2027年9月に新設を予定している東京大の「カレッジ・オブ・デザイン」は、修士号取得まで5年一貫教育という新たな枠組みです。授業はすべて英語。定員は1学年100人で、その半数は海外からの留学生だとか。学生は、既存10学部にまたがる知識を自由に横断し、自らが掲げた社会課題に対して、デザイン的にアプローチしていくとのこと。学びの中心はプロジェクトベースの実践とオフキャンパスでの体験。災害レジリエンスや食と栄養など、具体的な社会課題に向き合い、最終年にはインターン、起業、ボランティアなどの学外活動に集中するそうです。
一方で、ZEN大学の運営母体は、通信制高校「N高等学校」などを展開してきた角川ドワンゴ学園。その実績とノウハウを活かした日本初の本格的オンライン大学を標榜しています。4月に開学したばかりですが、すでに3380人の1期生を迎え入れています。開設科目は279、授業はほとんどオンデマンドで提供されています。学生には担任のような役割を果たすクラス・コーチや、履修相談・進捗管理を担うアカデミック・アドバイザーがつき、まさに"伴走型"の支援体制が敷かれています。
この両大学、理念も方式も異なりますが、共通点もあります。それは、自ら学びを設計し、現場に出て、プロジェクトを通して成長するという構造。学生は単なる"知識の受け手"ではなく、"社会の問題を解決する担い手"として育てられています。東京大で初の外国人学部長に就任する予定のマイルス・ペニントン教授が語ったパワフル・インディペンデント・ラーナー(強く自律した学習者)という言葉は、そのままZEN大学のビジョンにも重なります。
両大学とも、教育プログラムの最後に「キャップストーン」と呼ばれるプロジェクト成果の発表を置いています。生成AIの台頭により、今や論文を書くこと自体は容易になりました。だからこそ、学生が自らの手で課題に挑み、成果を言葉で伝えるプロセスが、何よりも価値を持つようになったのです。
ZEN大学の若山学長は「中世ヨーロッパの学生や学者は写本のある場所などを移動しながら学んだが、印刷術の発達で書物が普及し、情報が集積して大学の固定化が起きたと聞く。同じように大学の形態が変わる。それがZEN大だ」と述べられています。東大の太田邦史執行役・副学長も「(カレッジでは)専門分野中心に学問を教えていく形ではなく、学生の本質的な興味や社会課題の解決から学びを組み立てていってほしい」と言及されており、もはや大学の在り方自体が再定義されつつあるのです。

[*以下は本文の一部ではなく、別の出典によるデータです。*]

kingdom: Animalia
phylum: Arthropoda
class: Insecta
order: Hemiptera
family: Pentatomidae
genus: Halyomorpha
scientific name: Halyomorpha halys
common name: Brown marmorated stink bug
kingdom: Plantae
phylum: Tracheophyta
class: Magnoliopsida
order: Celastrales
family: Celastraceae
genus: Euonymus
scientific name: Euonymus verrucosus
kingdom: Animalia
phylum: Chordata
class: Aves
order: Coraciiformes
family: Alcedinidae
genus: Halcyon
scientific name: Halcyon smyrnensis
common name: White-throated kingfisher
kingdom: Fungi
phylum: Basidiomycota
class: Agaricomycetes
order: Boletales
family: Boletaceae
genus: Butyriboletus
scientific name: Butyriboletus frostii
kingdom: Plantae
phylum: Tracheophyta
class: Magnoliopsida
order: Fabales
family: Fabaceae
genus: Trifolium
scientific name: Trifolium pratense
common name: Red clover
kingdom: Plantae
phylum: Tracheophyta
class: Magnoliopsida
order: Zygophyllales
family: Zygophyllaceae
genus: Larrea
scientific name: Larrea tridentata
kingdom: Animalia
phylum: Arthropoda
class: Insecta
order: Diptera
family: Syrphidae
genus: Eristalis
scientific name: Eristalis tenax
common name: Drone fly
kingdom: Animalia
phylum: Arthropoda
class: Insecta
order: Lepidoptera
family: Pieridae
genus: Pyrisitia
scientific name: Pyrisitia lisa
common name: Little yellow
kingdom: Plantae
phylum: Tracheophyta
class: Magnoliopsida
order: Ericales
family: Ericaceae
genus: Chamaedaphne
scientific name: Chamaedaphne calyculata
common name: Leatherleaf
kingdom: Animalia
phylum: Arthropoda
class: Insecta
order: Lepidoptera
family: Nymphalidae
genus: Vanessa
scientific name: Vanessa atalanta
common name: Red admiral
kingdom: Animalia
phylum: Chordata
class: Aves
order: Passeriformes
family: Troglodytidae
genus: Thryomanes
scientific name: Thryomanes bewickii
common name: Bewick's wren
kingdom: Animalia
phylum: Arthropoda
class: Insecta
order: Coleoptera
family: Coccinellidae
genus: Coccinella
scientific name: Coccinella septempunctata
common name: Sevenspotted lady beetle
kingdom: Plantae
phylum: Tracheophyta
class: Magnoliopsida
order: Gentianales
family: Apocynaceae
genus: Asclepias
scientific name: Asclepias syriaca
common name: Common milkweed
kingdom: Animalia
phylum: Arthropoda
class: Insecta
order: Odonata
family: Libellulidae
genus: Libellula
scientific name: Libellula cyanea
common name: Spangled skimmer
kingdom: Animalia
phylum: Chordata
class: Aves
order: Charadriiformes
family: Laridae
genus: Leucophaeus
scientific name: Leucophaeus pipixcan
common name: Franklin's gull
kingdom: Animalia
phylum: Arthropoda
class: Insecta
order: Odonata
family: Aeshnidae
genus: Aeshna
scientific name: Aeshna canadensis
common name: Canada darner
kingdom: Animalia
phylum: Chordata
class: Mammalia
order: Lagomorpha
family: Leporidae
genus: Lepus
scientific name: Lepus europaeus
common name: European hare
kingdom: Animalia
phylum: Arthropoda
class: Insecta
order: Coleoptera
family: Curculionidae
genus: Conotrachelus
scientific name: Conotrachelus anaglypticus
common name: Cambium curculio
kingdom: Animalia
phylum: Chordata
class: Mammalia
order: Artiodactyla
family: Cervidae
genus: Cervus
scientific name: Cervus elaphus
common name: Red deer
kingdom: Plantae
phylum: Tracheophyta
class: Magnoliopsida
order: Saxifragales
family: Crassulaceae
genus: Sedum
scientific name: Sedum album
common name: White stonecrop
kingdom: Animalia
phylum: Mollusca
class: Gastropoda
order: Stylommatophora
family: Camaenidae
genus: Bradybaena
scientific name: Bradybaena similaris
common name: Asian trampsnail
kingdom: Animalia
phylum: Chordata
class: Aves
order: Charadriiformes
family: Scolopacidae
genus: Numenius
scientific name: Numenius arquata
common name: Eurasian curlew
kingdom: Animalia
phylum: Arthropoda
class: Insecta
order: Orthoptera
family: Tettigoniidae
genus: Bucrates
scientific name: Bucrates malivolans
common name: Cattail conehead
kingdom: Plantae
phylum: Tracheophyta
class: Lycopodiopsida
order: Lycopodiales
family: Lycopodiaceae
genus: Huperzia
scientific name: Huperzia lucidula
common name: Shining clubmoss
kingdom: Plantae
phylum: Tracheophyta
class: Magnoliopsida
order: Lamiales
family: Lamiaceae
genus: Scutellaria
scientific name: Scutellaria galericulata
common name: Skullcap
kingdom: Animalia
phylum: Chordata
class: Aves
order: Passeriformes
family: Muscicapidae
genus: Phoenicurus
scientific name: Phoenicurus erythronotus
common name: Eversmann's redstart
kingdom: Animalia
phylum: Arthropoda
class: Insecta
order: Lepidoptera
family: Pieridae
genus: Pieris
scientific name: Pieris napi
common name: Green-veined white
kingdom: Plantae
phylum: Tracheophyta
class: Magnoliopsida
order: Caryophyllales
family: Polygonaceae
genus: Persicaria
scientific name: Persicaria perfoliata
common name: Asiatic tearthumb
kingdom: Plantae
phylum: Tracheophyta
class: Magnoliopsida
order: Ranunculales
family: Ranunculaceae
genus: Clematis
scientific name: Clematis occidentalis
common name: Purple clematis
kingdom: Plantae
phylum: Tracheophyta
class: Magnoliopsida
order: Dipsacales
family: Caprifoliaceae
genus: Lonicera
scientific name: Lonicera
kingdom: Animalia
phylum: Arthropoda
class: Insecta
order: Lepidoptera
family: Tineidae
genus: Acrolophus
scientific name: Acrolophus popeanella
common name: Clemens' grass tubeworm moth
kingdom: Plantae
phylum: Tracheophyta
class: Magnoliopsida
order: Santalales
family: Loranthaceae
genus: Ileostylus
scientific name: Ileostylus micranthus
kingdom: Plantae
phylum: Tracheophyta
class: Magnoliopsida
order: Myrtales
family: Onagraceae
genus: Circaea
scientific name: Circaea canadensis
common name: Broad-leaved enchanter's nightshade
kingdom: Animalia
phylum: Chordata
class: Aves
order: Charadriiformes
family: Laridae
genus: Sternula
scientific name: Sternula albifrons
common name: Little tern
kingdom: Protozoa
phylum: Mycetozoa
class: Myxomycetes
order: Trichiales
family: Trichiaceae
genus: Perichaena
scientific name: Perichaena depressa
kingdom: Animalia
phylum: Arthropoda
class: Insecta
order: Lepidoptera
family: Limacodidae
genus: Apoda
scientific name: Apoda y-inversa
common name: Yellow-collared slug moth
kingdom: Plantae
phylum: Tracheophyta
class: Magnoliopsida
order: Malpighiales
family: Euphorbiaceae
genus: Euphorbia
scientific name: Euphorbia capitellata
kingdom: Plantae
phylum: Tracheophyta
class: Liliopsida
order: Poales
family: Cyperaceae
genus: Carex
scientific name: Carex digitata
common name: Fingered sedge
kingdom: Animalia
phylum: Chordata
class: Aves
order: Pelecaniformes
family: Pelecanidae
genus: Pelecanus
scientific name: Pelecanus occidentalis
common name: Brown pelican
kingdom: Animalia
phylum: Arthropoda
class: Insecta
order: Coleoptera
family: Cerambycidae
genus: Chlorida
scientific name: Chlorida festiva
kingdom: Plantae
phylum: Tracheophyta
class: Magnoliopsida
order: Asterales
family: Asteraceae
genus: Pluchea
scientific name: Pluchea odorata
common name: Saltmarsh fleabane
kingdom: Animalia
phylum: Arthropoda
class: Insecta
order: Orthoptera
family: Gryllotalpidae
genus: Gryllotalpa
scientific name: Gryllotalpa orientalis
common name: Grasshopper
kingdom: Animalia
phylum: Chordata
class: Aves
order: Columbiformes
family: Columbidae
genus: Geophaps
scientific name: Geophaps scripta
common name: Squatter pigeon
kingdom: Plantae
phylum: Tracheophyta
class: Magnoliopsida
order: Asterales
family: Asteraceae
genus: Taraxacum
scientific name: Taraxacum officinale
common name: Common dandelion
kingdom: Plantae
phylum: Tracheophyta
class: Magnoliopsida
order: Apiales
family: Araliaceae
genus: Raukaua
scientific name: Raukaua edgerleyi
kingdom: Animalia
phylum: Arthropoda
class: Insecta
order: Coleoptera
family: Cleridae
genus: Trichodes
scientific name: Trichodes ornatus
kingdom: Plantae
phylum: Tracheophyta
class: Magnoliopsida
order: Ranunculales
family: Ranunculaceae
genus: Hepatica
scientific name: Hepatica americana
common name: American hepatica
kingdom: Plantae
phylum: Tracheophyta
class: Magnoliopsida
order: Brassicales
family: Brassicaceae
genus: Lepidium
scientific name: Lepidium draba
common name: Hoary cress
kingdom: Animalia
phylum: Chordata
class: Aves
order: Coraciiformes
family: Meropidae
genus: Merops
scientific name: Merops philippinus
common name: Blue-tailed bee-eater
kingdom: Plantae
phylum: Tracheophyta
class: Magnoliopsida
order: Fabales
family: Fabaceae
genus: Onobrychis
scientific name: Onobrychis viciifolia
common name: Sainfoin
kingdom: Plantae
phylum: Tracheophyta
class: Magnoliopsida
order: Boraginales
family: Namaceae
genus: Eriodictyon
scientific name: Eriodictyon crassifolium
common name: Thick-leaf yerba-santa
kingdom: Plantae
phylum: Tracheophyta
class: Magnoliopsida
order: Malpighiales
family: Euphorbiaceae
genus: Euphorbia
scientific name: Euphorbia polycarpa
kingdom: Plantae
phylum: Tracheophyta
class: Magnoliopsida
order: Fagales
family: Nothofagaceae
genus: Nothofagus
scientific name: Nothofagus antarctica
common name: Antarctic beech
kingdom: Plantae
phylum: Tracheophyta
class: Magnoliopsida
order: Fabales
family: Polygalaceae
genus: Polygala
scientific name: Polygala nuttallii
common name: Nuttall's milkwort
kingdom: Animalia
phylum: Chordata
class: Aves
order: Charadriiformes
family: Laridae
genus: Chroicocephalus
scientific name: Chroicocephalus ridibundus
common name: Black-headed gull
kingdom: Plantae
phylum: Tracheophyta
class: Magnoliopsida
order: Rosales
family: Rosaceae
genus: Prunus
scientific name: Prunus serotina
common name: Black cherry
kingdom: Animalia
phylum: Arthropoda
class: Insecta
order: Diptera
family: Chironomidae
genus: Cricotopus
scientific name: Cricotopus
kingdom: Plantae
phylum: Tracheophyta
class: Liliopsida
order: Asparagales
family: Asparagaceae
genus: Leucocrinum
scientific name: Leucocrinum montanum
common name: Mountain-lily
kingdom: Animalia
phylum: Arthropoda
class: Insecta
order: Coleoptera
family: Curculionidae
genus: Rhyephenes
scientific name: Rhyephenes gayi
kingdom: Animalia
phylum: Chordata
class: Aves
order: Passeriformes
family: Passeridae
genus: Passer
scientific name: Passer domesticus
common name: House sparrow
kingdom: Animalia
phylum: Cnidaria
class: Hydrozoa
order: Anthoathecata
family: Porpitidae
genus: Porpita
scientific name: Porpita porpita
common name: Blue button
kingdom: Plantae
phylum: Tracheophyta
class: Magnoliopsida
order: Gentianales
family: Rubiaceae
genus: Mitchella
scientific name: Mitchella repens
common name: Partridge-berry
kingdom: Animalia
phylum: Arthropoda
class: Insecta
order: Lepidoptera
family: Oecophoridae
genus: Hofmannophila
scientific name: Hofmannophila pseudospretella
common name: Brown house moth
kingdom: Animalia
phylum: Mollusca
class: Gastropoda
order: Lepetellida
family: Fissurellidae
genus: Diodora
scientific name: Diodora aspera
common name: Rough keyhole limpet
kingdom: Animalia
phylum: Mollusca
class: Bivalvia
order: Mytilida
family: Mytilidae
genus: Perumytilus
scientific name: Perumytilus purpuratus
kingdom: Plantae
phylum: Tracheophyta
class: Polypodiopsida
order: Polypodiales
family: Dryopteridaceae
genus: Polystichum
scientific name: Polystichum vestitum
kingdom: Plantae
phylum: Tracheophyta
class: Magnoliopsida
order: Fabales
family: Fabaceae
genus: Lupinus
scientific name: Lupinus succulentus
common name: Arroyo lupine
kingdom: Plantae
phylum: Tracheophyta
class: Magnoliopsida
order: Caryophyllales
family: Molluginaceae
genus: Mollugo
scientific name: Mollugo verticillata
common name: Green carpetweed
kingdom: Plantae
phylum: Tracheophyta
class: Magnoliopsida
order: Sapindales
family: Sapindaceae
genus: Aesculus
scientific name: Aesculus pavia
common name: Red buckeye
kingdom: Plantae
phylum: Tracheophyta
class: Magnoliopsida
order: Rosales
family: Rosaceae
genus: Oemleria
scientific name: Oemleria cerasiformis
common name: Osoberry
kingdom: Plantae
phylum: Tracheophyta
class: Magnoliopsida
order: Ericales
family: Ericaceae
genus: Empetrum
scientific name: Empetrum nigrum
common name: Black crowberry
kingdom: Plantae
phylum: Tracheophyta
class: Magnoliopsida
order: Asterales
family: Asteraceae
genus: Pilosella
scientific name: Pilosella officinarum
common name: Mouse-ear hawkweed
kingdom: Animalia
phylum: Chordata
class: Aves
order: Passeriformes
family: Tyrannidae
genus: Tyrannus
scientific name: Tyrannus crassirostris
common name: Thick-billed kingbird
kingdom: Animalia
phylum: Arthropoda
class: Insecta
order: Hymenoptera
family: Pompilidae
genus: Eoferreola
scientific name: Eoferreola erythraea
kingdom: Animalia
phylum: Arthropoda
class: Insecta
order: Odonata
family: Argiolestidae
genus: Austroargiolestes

しかし、課題もあります。東京大のカレッジは、大学全体の定員約3000人に対して、わずか100人の枠。果たして、学内に閉じた"実験区"で終わらせず、全学的な変革につなげられるかが問われます。通信制であるZEN大学には、直接的な関わりを持たずに、10代の若者を本当に成長させられるのかという懐疑的な見方も存在します。2つの大学が卒業生を送り出すのは、ZEN大学で2029年、東大カレッジで2032年。その成果が明らかになるのは、さらにその先です。
高校教育も同様。大学がここまで変わるのであれば、高校の進路指導やキャリア教育も変化を迫られます。統計学やプログラミングを前提とする人文学の授業が当たり前になるなど、親世代とはまったく異なる学びが今の高校生を待っています。「大学に入る」から「大学で何を学ぶか」「何のために学ぶか」への問い直しが必要なのです。偏差値では測れない大学、答えのない問いに挑む学生。そんな時代に求められるのは、教育関係者全員のアップデートに他なりません。未来の教育は、もう始まっているのです。